Logique financière ou prétexte politique ?
Née à Tunis en décembre 1961, l’Agence de presse algérienne est un pur enfant de la guerre de libération. Rapidement, le média prit de l’envergure et de l’importance, alors que la Révolution algérienne était à son apogée sur le plan de la solidarité internationale.
Le contexte de l’époque, marquée par une déferlante de la décolonisation, la montée des nationalismes et une vague d’indépendances des pays colonisés dans l’hémisphère sud de la planète, a servi les agenciers pionniers de l’APS. A quelques mois des accords d’Evian et du cessez-le-feu, ainsi que du référendum d’autodétermination, l’agence était presque devenue un instrument et un levier indispensable dans le secteur de la communication et de la diffusion instantanée de l’information. Elle devint ainsi le porte-drapeau de la Révolution sur la scène médiatique mondiale.
Mais son véritable essor commença vers la fin des années 1960 et le début des années 1970, alors que le pays vivait une effervescence socialiste et altermondialiste. A l’image de la diplomatie du pays, l’APS devait accompagner cette politique internationale. C’est ainsi que le pouvoir de l’époque a décidé de créer une vingtaine de bureaux de cette agence, un peu partout dans le monde. Ne lésinant pas sur les moyens, le gouvernement de l’époque offrit des moyens considérables humains et financiers à l’installation de ces bureaux. Le choix des sites ne fut guère fortuit, puisqu’on ouvrit des bureaux dans des capitales selon des critères précis. Entre 1975 et 1985, l’APS était représentée à Paris, à Bruxelles ( capitale européenne), à Londres, à Madrid, à Rome, à Moscou, à Washington, au Caire, à Amman, à Beyrouth, à Tunis, à Rabat, à Dakar. Il y avait même un bureau dans la capitale du Zimbabwé, Hararé. Des bureaux qui furent très animés par des journalistes chevronnés et surtout politisés à l’extrême.
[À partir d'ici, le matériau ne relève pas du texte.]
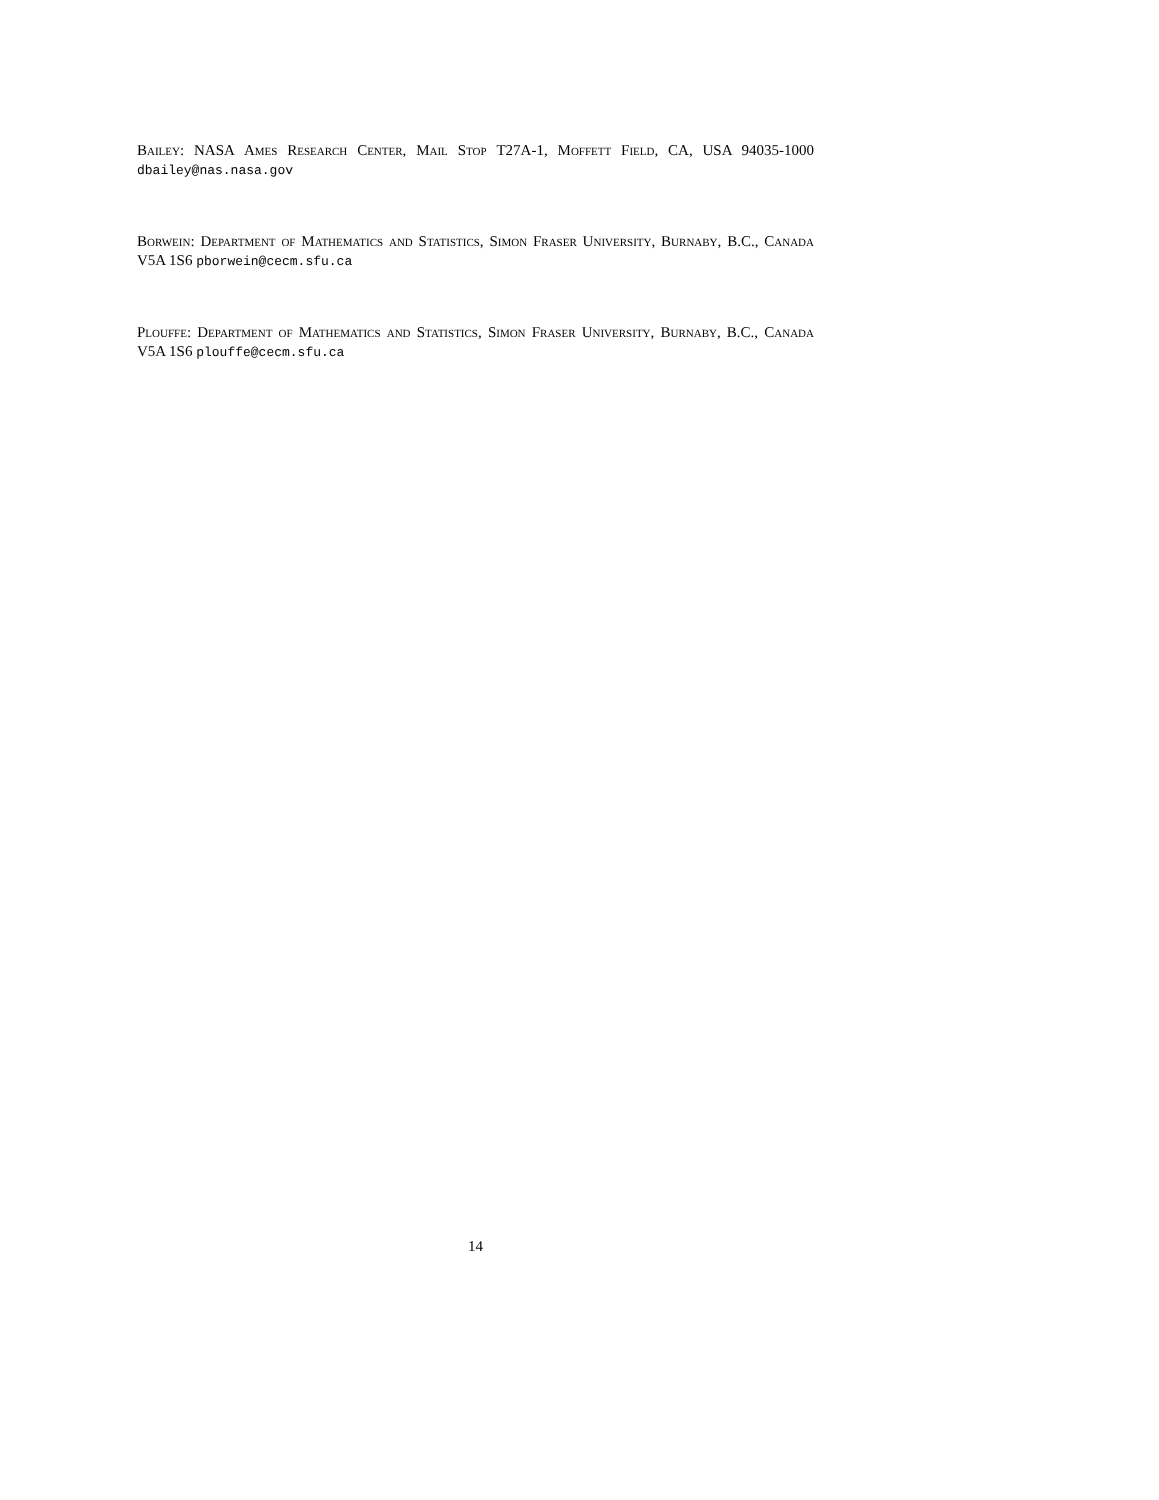Bailey: NASA Ames Research Center, Mail Stop T27A-1, Moffett Field, CA, USA 94035-1000 dbailey@nas.nasa.gov
Borwein: Department of Mathematics and Statistics, Simon Fraser University, Burnaby, B.C., Canada V5A 1S6 pborwein@cecm.sfu.ca
Plouffe: Department of Mathematics and Statistics, Simon Fraser University, Burnaby, B.C., Canada V5A 1S6 plouffe@cecm.sfu.ca
14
Dignes représentants du pays, ces journalistes professionnels étaient presque dans la peau des diplomates, obligés de faire valoir, en plus du métier de collecte de l’information, de son traitement et de sa diffusion, des idées et des principes de notre Révolution. Un bureau de l’APS à l’étranger était presque l’interface d’une ambassade. On était sûr que la voix de l’Algérie, sur les plans médiatique et intellectuel, était omniprésente sur la scène internationale. Au plus fort moment des crises régionales et mondiales, ces bureaux de l’APS étaient plus indiqués à répercuter le point de vue national et patriotique. Les meilleures plumes de la presse nationale, certaines versées dans la retraite administrative, continuent d’exercer dans des quotidiens nationaux, ont fréquenté et animé ces bureaux durant des années, le temps d’un « mandat » professionnel ou d’une affectation.
Or, depuis une dizaine d’années, ce réseau s’effiloche et perd de son envergure. Raison financière ou prétexte politique, l’APS a commencé à fermer timidement un à un ces bureaux. La logique économique venait de prendre le dessus sur l’aspect « marketing et image du pays ». Devenue EPIC, entreprise à caractère industriel et commercial, l’APS ne pouvait que défendre ce statut de service public, ses missions et la spécificité de son « monopole d’information générale ». N’ayant plus les dotations budgétaires qu’il faut, l’APS est ensuite reléguée dans l’échelle des préoccupations des pouvoirs publics.
Il y a quelques temps, le ministre de la Communication a plaidé pour la création de nouveaux instruments et organes médiatiques publics, chargés justement de défendre l’image du pays et de promouvoir ses principes, ses idéaux et ses points de vue. Ce ministre pense que dans le monde actuel, devenu complexe par le flot des informations instantanées sur le Net, à la télé ou à travers l’Internet 4G, la voix de l’Algérie risque bien de disparaître, noyée et noyautée par un flux continu d’infos, dont on ne connaît ni sa part de propagande ni sa part de l’intox. Le hic, c’est que le ministre n’a point cru utile de relancer le projet de ces bureaux fermés ou leur redéploiement, préférant plutôt miser sur un obscur « projet d’une chaîne de télévision publique », sur le modèle de France 24. Un projet qui risque de ne plus voir le jour en raison de la baisse des recettes pétrolières.